── Provided records

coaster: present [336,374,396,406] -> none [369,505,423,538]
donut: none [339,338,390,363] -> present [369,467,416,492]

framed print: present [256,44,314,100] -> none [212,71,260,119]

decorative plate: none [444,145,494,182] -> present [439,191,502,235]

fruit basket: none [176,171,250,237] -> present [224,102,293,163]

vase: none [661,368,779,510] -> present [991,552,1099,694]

────
── Provided records

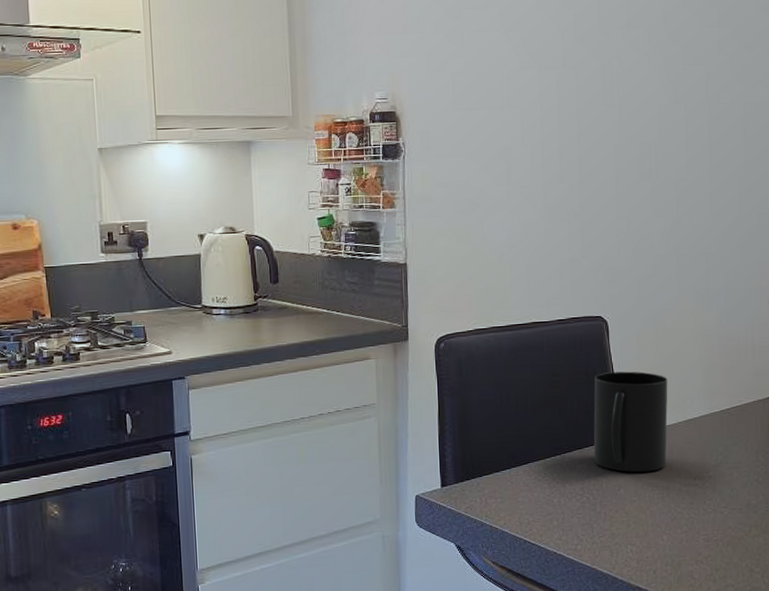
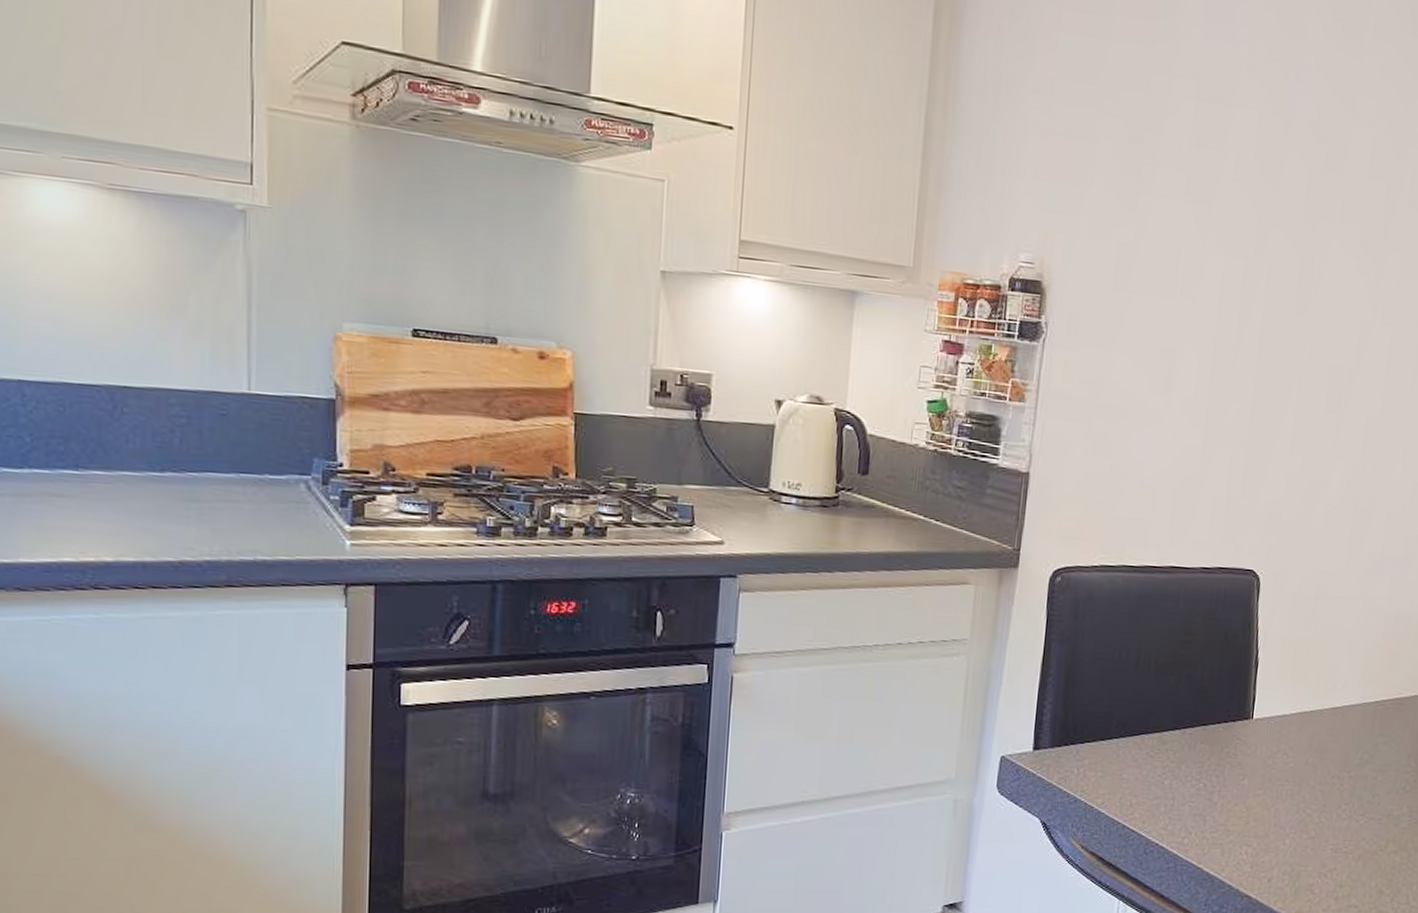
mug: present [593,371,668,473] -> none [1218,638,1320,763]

────
── Provided records

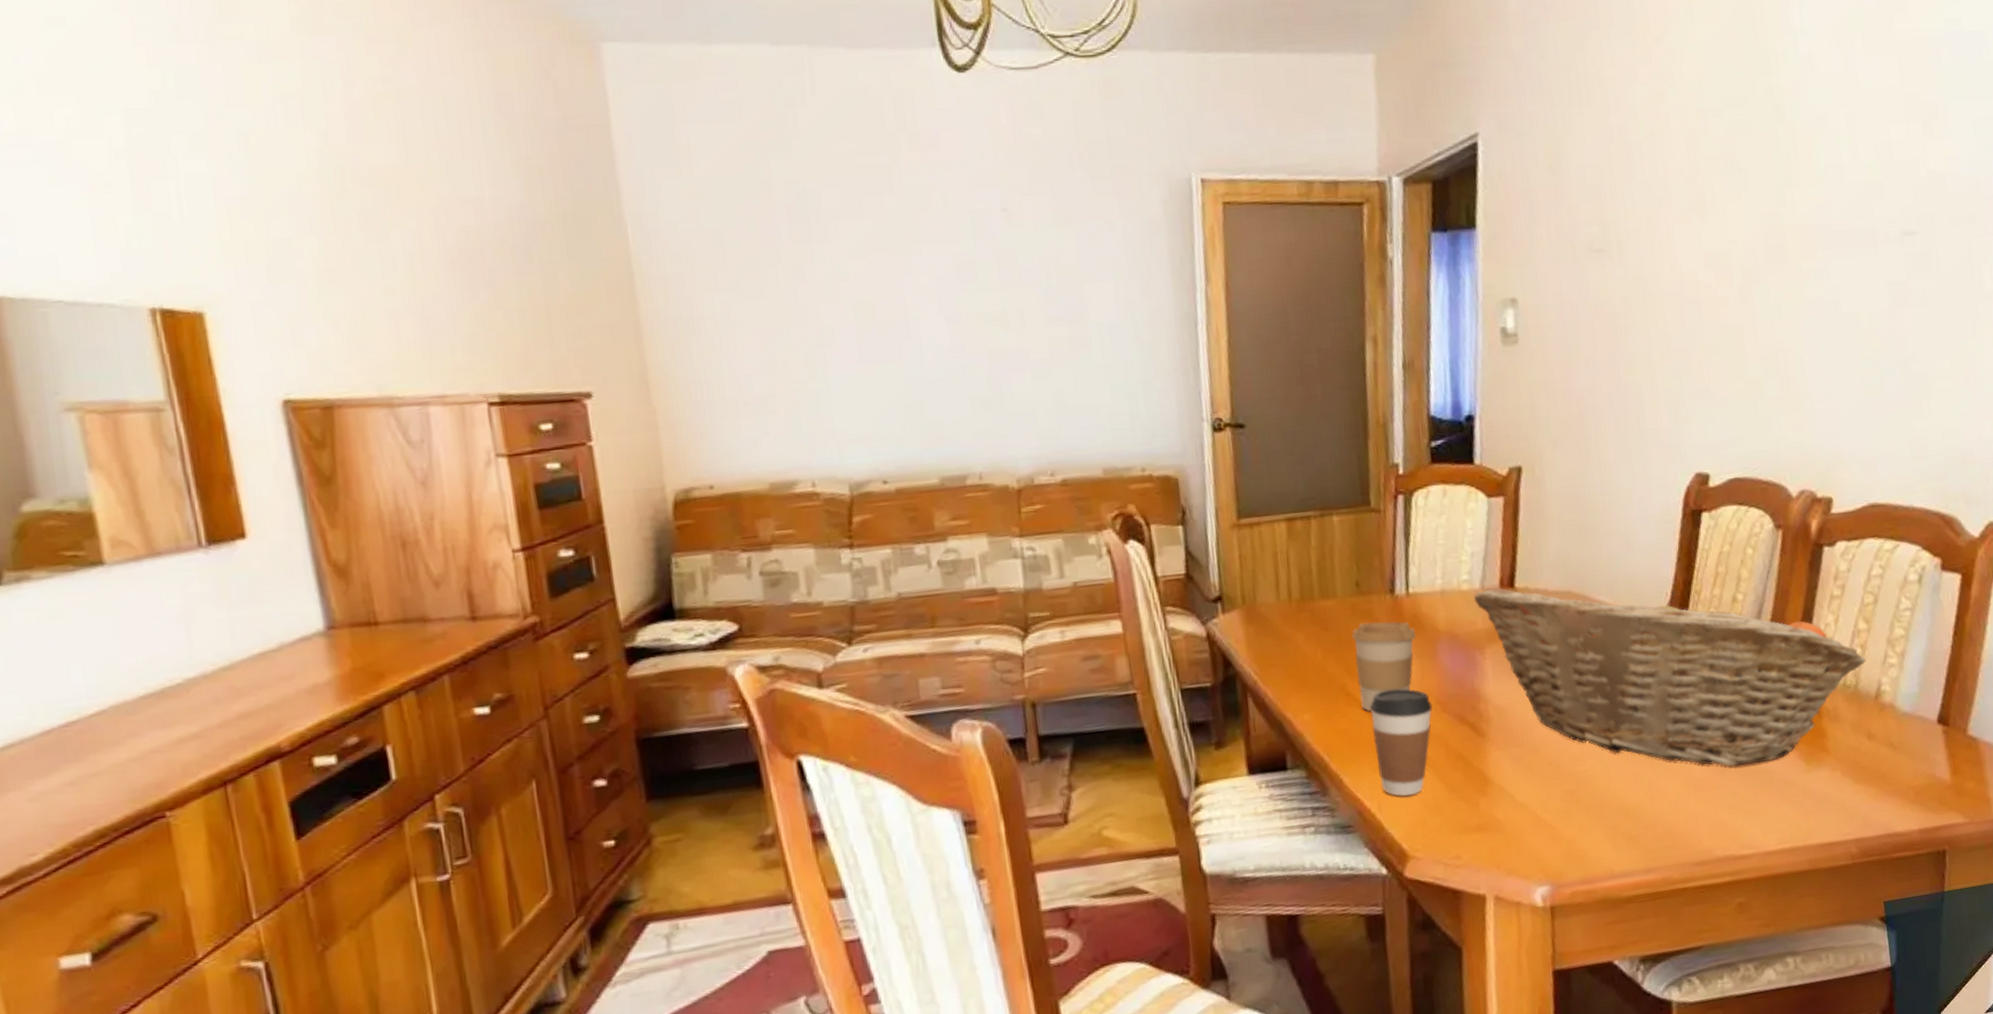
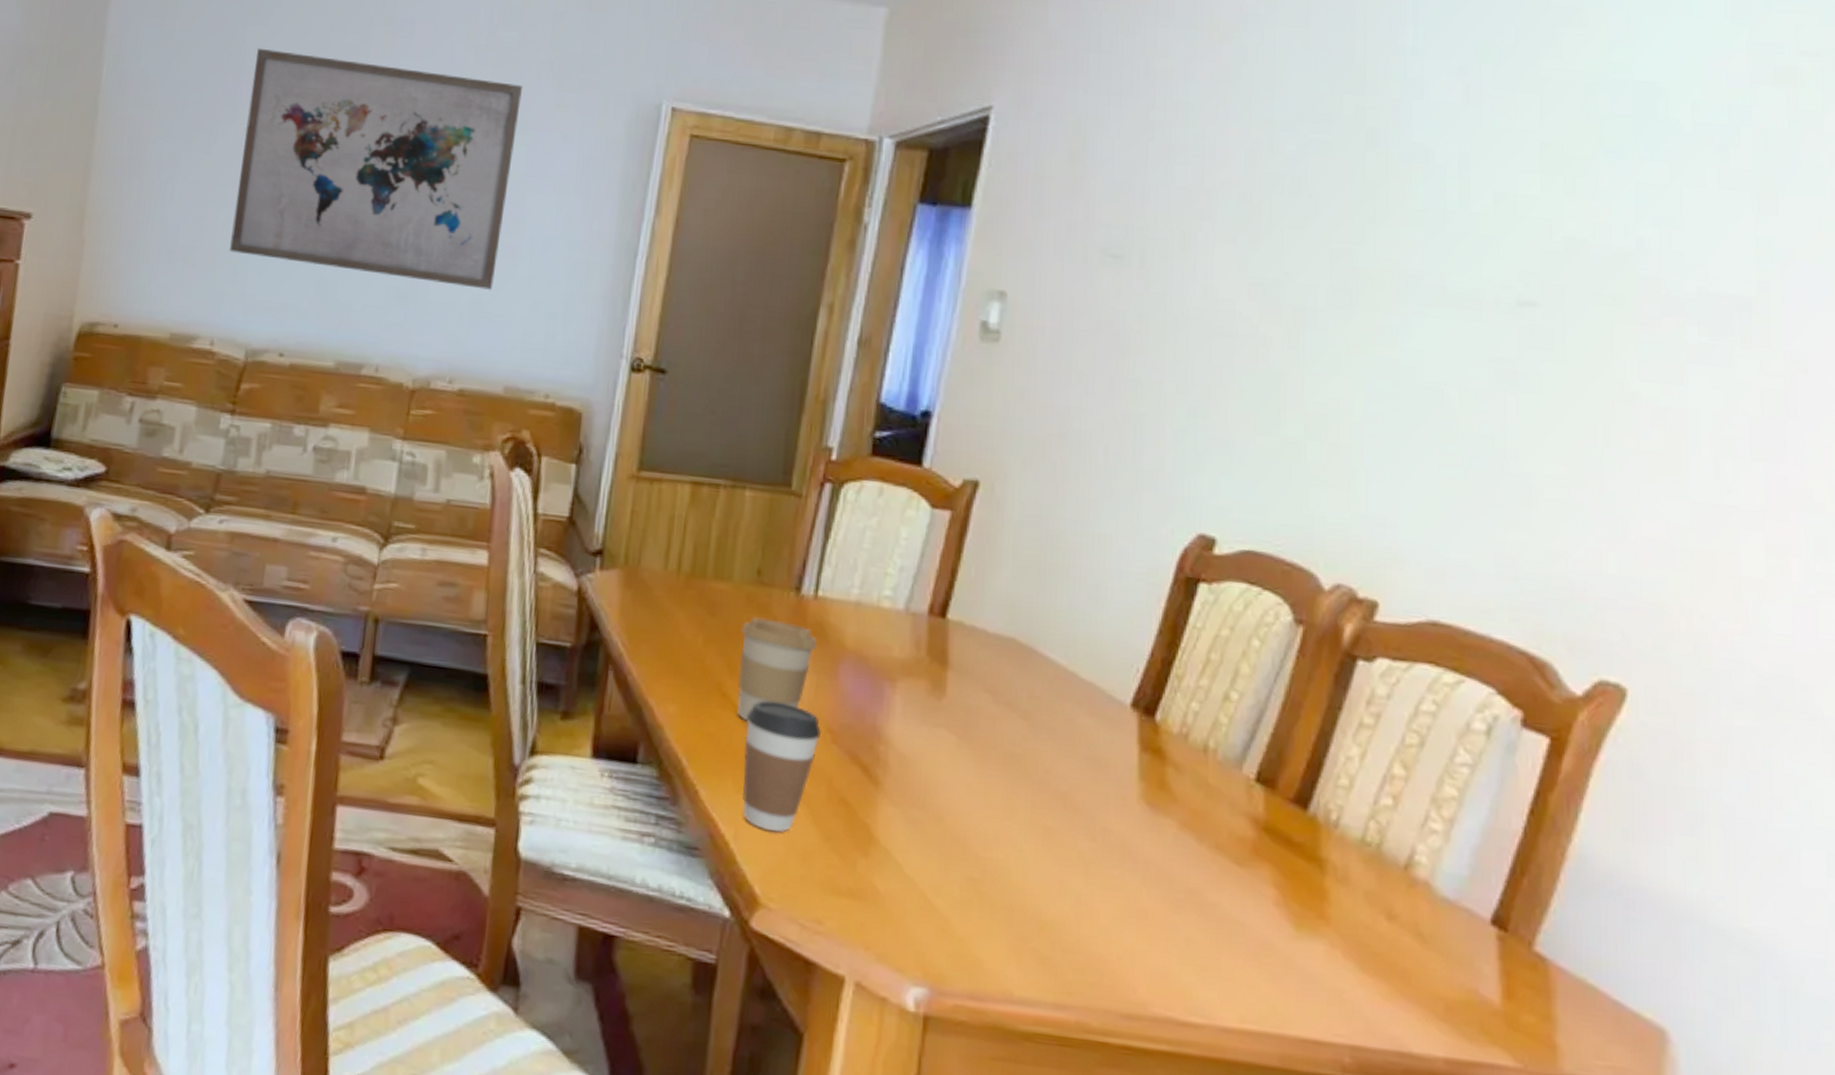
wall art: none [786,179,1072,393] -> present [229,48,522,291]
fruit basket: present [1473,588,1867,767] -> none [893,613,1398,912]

────

▶ [Exercise] Give every line of the material that includes the string "basket".

▶ [Finished exercise]
fruit basket: none [176,171,250,237] -> present [224,102,293,163]
fruit basket: present [1473,588,1867,767] -> none [893,613,1398,912]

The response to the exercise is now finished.